Again he drained the glass. He couldn’t bear it, that whining. He was waving at her coarsely with his left hand. It was worse than some field hand begging not to be whipped, it disgusted him, he’d rather hear her banging pots and pans. And what did all this mean about meritorious service, Marcel had explained it but it wasn’t clear. Meritorious service if she was under thirty and born in the state, then she wouldn’t have to be deported, no bond. Meritorious service, Lisette? Fined and imprisoned for brawling in a public street?

“…I’ve tried to be good, good as gold,” she was saying, “and Michie, it’s four months now since my Maman died.”

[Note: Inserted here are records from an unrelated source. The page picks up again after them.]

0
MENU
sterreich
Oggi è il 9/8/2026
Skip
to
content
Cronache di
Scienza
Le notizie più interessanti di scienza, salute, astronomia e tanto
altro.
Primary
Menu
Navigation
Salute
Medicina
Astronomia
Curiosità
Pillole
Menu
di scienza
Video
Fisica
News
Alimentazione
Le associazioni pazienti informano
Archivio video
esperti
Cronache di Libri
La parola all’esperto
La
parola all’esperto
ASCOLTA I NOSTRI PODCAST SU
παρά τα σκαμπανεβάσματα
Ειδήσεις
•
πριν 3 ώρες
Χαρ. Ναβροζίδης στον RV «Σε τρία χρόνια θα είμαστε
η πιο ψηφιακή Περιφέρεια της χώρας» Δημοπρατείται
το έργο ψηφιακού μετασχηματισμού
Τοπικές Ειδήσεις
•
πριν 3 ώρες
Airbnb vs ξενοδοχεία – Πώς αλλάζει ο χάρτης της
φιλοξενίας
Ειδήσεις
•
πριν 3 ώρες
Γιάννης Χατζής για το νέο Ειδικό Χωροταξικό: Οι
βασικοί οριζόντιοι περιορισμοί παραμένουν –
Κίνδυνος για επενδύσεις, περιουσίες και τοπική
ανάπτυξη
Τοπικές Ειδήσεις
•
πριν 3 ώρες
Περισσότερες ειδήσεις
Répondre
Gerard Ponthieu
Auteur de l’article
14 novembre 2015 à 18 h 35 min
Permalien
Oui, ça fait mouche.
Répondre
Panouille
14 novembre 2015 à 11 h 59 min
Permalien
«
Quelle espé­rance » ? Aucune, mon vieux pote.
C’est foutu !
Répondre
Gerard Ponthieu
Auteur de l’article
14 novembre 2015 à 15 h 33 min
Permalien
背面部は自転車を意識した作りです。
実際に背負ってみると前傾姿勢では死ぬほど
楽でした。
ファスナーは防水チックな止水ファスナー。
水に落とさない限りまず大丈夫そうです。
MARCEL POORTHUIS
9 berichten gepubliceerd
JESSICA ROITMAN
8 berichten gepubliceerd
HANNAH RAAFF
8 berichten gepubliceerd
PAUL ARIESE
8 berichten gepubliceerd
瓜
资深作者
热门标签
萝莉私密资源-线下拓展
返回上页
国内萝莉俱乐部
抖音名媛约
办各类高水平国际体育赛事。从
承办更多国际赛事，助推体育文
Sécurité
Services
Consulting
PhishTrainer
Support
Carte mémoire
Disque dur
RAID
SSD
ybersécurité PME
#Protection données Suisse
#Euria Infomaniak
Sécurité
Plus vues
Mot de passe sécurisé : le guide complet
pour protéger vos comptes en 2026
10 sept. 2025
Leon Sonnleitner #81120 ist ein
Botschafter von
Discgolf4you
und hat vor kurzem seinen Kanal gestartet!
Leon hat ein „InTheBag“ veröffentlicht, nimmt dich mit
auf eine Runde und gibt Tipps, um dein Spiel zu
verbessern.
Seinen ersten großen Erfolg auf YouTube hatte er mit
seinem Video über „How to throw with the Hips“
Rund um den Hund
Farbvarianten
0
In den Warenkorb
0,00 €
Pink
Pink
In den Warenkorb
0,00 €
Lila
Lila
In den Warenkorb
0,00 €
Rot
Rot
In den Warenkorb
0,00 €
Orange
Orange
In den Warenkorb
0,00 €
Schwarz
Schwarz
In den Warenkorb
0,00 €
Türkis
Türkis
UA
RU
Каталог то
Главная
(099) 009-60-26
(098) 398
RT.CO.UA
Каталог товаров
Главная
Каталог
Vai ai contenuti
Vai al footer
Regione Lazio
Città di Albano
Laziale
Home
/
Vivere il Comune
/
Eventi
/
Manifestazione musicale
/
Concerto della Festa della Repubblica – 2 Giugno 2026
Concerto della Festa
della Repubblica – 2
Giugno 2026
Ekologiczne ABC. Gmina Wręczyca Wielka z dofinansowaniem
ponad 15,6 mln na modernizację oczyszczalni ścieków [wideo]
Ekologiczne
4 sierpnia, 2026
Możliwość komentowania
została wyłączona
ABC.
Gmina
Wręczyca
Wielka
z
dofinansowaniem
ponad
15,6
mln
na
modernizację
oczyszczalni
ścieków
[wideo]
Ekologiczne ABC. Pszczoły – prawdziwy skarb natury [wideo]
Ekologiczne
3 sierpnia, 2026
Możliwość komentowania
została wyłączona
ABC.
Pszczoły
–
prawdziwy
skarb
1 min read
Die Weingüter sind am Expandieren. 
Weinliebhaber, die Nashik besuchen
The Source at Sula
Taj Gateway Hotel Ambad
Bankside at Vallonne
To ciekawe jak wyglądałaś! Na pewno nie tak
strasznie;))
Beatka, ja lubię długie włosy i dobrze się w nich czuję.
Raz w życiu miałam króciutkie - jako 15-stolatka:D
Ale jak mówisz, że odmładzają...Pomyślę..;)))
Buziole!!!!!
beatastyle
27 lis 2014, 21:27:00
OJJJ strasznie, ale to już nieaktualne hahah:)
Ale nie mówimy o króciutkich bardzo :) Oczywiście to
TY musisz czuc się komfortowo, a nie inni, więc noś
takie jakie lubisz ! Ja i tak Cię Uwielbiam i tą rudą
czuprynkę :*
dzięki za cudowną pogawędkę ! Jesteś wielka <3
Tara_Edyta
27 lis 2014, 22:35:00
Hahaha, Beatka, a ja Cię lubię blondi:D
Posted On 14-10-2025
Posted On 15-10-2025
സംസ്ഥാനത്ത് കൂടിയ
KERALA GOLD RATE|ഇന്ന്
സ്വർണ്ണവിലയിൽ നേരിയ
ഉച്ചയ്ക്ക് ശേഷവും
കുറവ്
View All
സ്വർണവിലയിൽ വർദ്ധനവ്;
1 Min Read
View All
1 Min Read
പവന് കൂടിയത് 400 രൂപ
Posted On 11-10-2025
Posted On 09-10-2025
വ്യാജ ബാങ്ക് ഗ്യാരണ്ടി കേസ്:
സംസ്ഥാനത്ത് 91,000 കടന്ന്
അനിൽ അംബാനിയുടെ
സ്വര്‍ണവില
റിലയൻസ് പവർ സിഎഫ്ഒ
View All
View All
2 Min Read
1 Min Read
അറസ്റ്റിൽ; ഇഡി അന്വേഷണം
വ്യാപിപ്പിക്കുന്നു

“Now don’t start that again,” he said. He couldn’t even keep one thought straight and now she was changing her attack. “Your mother was born the same year I was born,” he said with that didactic finger, “I didn’t know she’d die before you were thirty, I didn’t know she’d die when you were still a girl.” Maybe all this foolishness about meritorious service was a formality, Jacquemine could take care of it, write it on the petition, and he would sign it.

“But I’m not a girl, Michie,” her teeth cut into that thick lower lip.
Mon Dieu
, it wasn’t her fault she’d been born so ugly, he looked away from her shaking his head. “Fill this glass.” And suppose he would have to post some bond, where was Marcel, Marcel had all this straight, what was the bond, one thousand dollars,
Mon Dieu!
And what would it cost him, a new serving girl?

“Don’t,
chère
, don’t!” he said now as she sat there crying, tears squeezed from the large protuberant eyes. “Lisette,
ma chère
…” He hugged her shoulder, shook her lightly.

“Please, Michie,” the voice was low and shuddering, “Michie, please let me go!”